The term “Big Data” is one that will be familiar to anyone in the Financial Services (FS) industry. Ask around however, and it quickly becomes clear that relatively few understand the extent of its penetration into core business operations, let alone its importance to competing in the market place in 5-10 years.
It’s likely that a large proportion of FS company’s capital expenditure over that period will go towards developing and deploying Artificial Intelligence (AI) & Robotics technology, transforming IT infrastructure, and developing new products and services. This return on this outlay is not solely dependent on data – selecting the right strategy and executing projects efficiently are equally important – but they cannot succeed without a high volume of accurate data about both their internal infrastructure and target customers. With that in mind, it’s worth reminding ourselves of the key constituents of Big Data, what it underpins and why it’s so important.
Big Data refers to large volumes of structured and unstructured data that businesses manage, which can originate from external factors (e.g. customers, clients) or internally (data on IT infrastructure or trading operations) and can be said to comprise of differing levels of the Five V’s.
The 5 V’s of Big Data
The Digital Economy Forum – “How Your Digital Footprint Generates Big Data”

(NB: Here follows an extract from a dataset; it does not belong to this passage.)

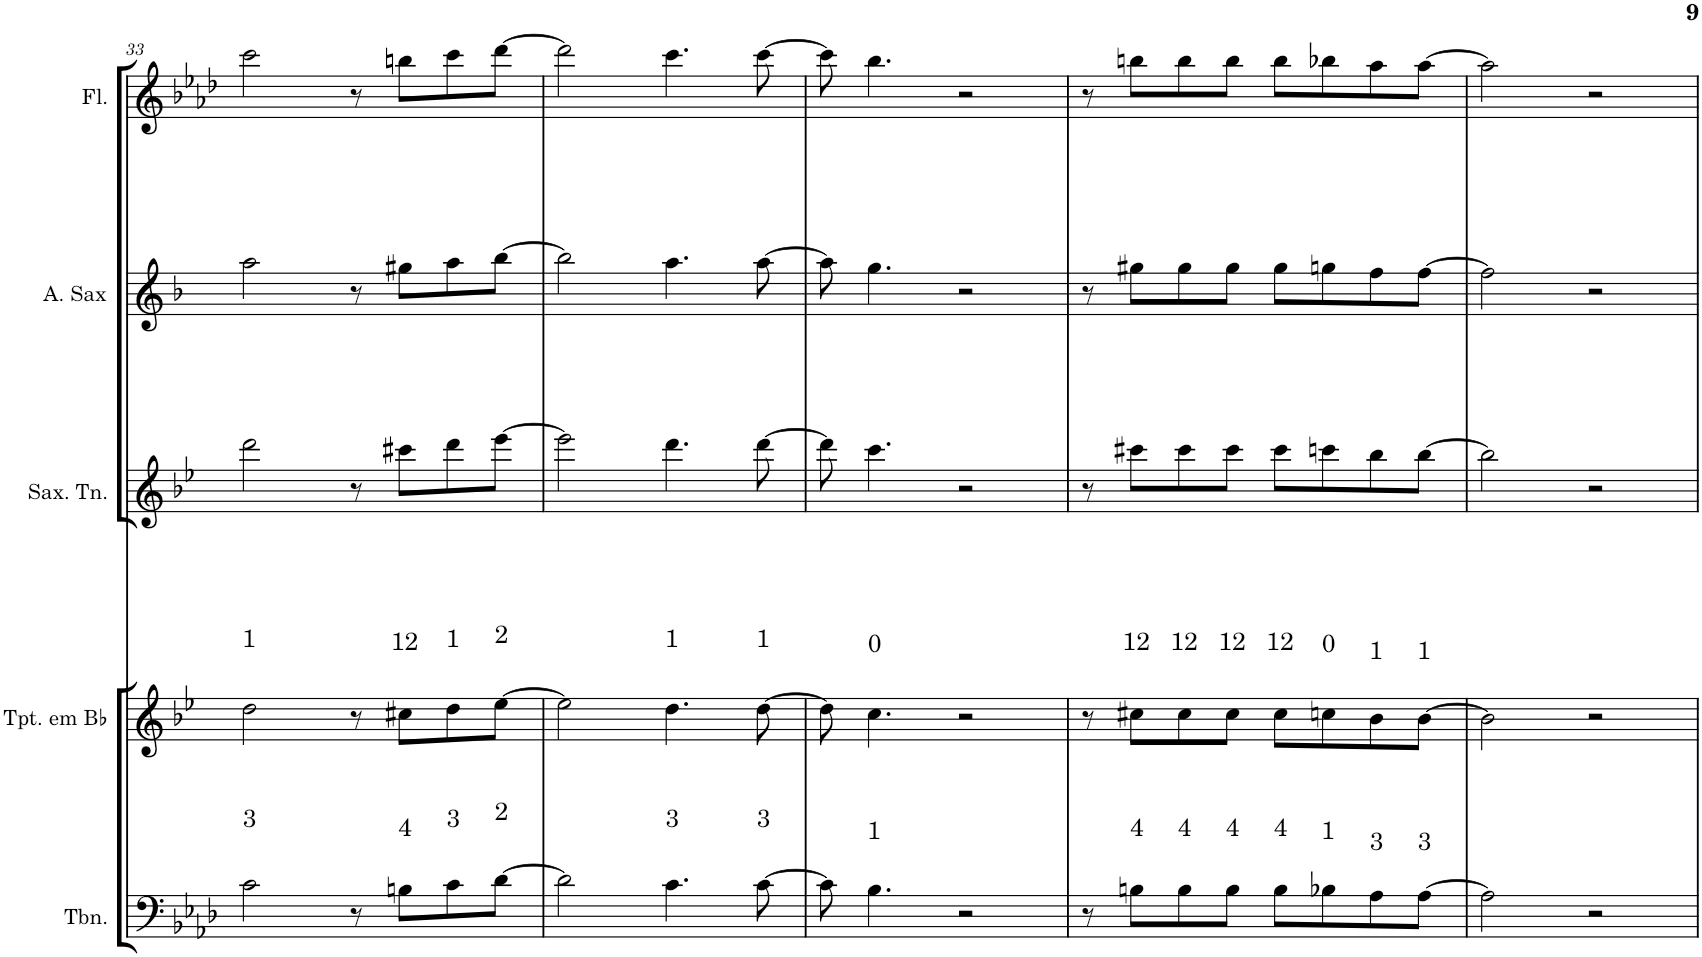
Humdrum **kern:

The ability to handle high Velocity, Variety and Volumes of data (on the left of the V in our image) is of critical importance given the exponentially increasing number of sources; both from machines in IT infrastructure and devices associated with the Internet of Things (IoT).
Technologies such as Hadoop (which provides massive storage for any kind of data, enormous processing power and the ability to handle virtually limitless concurrent tasks or jobs) and Splunk (which can collect all unstructured machine generated log data and provide real time analytics) can be utilized individually or in tandem for data collection and visualization. Tools like these, see “Hadoop and Splunk Use cases”, provide organizations an opportunity to quickly bring the data collection, storage and analysis up to speed with the competition.
Data Value and Veracity (on the right of the previous image) are in some ways more interesting topics to consider, as they are typically more difficult to achieve with a one-stop software solution.
Many large banks have developed their infrastructure over decades, with significant ongoing manual effort required to keep their infrastructure and data up to date.
Modernization away from these legacy processes to deliver accurate and valuable data is not cheap nor is it simple, but critical to the successful deployment of advanced technology such as Robotic Process Automation. In addition, it enables strategic decision making using advanced analytics to draw conclusions from the data.
This analysis carried out using high quality data can be applied in many areas, including:
- Customer Targeted Offers; collecting data on customers previous spending habits and behaviors to feed targeted product offers. Collection of customer data for any purpose of course brings with it a level of risk due to the regulations (particularly in Europe) on protecting customer data by ensuring their data is collected, held and / or destroyed within a strict framework.
- Internal Infrastructure; some organizations may have unreliable and manually collated data, making it difficult to make significant changes or improvements to the infrastructure estate, such as rolling out new technologies, or moving services to new platforms. Banks with excellent data on their infrastructure can analyze usage, model changes and implement AI / machine monitoring technology more efficiently.
- Risk Management; making a profit in an ultra-competitive market requires advanced tools and machine learning to carry out high frequency trading. On the credit side, banks can now manage risk on a macro level, incorporating data from all their credit lending globally to ensure they aren’t taking on too much risk in one specific area, as well as taken together in totality.
Big Data underpins many of the technologies driving digital transformation in the financial sector, and can lead to substantial gains in efficiency, deep and genuine insights into trends, and the ability to make proactive decisions. While attempting to leverage Big Data does bring in new risks (i.e. data theft and regulations around storing and use of data like GDPR), they are vastly outweighed by the potential benefits that can be realized from its strategic use and application.
Though the ever-changing digital landscape can be challenging to grasp in its entirety, Big Data can create the clarity needed to make strategic decisions around current infrastructure use and highlight what is possible through migration to new services and platforms.
Perhaps most importantly, an organization’s mastery of Big Data underpins the ability to roll out new AI and Robotics technologies – which depend absolutely on large volumes and high quality of data.
Without a solid grasp of Big Data, it is near impossible for a player within the financial sector to be competitive in today’s market. For a company to truly be a leader, they need to maximize the benefits of Big Data and the technologies of the future that it enables.